In Utah, Obama's use of executive power to protect the land drew condemnation from some Republicans
Congress could pass measures restricting or altering the designations
President Barack Obama moved Wednesday to preserve wide swaths of land in the American West, including a controversial designation making the Bears Ears area in Utah a national monument, pitting him against the state’s Republican governor and congressional delegation.
Obama said in a statement that the 1.35-million-acre Bears Ears monument, so called for its distinctive pair of buttes, would “protect some of the country’s most significant natural, cultural and archaeological resources, including important ancestral grounds for numerous tribes.”
A second national monument in Nevada, Gold Butte, preserves 300,000 acres on the outskirts of Las Vegas.
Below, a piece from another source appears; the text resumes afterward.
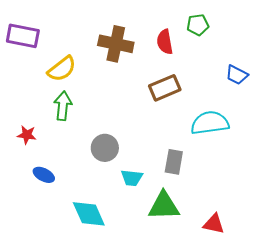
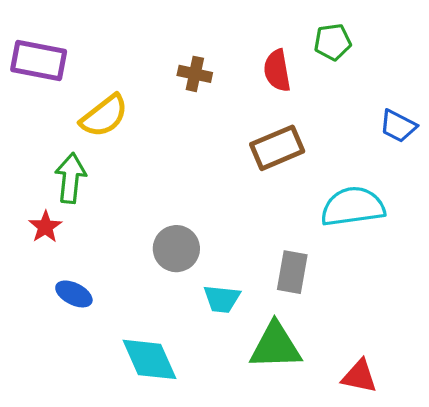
brown cross: (116, 44) -> (195, 74), size x0.6
green arrow: (63, 106) -> (71, 178), moved
red star: (27, 135) -> (45, 227), turned 30

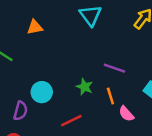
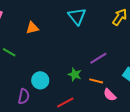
purple line: (114, 68) -> (98, 58), turned -48
orange line: (110, 96) -> (96, 81), turned -56

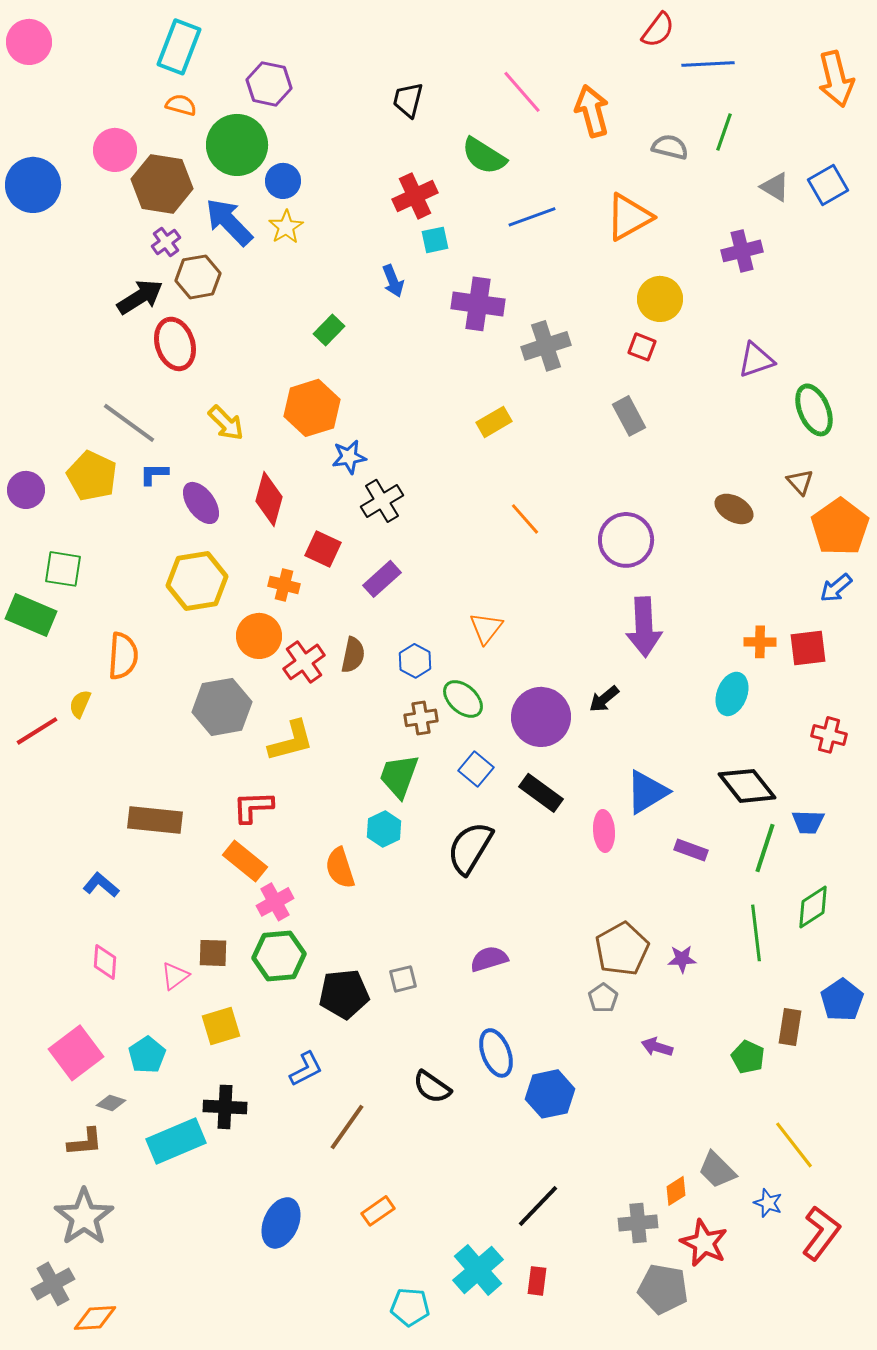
“Today’s actions will help protect this cultural legacy and will ensure that future generations are able to enjoy and appreciate these scenic and historic landscapes,” Obama said.
In Utah, the prospect of Obama using his executive power to protect the land drew condemnation from some Republicans and lands-rights activists, who have argued that cutting the land off from development could be economically damaging to the state.
“The midnight move is a slap in the face to the people of Utah, attempting to silencing the voices of those who will bear the heavy burden it imposes,” said Rep. Jason Chaffetz, a Republican from Utah.
He said Republicans “look forward to working with President-elect Trump to follow through on his commitment to repeal midnight regulations. We will work to repeal this top-down decision and replace it with one that garners local support and creates a balanced, win-win solution.”
The White House, however, said Wednesday that the mechanism Obama was using to designate the new monuments, the Antiquities Act of 1906, doesn’t provide a way to reverse a previous president’s actions.
They acknowledged, however, that Congress could pass measures restricting or altering the designations.